September 23, Istanbul,
Artist, Burak Akbay, created and shared this piece online, saying on Twitter that he had made it as a new logo for Istanbul, since the city has a new symbol: the Arab hair transplant tourist. As the social media responses reflect, this figure is an extremely recognizable one for people living in Istanbul.
Today I was sitting on the side of a Besiktas street with my housemate, drinking local Gazos and chatting about how areas of the city were changing with the new Arab visitors when she remembered the image circulating online and shared it with me. Indeed, declining tourism from Europe to Turkey has meant that wealthy Gulf state Arabs are an increasingly visible part of the cityscape, especially around the main shopping street, Istiklal. And the official idea appears to be for Middle Eastern tourists to durably replace Western visitors nation-wide.
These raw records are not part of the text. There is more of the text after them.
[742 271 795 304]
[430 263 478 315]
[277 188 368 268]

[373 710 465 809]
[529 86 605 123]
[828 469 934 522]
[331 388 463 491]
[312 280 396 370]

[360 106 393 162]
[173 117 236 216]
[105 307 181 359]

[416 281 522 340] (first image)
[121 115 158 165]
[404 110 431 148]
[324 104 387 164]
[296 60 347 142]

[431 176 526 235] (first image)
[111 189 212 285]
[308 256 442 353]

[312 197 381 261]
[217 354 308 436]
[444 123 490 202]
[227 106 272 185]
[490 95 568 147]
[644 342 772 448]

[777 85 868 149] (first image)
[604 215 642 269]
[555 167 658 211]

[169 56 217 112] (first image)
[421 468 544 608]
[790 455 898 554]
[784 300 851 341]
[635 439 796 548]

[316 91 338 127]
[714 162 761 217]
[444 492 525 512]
On the level of everyday encounters, my respondents and others I have been speaking with here invariably note the changes this has given rise to in the kinds of people, businesses, and social spaces they see around them – changes like the replacement of cafes and bars with family oriented halal kebab restaurants. And the visible and audible presence of the prototypical Arab hair transplant tourist – but also huge number of middle class Iranian tourists – is something I couldn’t help but notice in markets, shopping streets, on public transports, and in restaurants. Burak’s creative tongue-in-cheek response to this development on social media can be seen as a subtle reaction to what is also a process of Islamifying Turkey’s tourism flow and industry in recent years, one related President Erdogan’s policies. It’s an interesting, small-scale instance of how the recent reshaping of the city’s identity is being contested among its inhabitants via social media. And it seems to be just one of the many ways in which the city’s changing position with regard to Europe and the West, its connection to the rest of Turkey, and its relation to the Middle East, and are all at stake in people’s everyday lives and social media practices in Istanbul.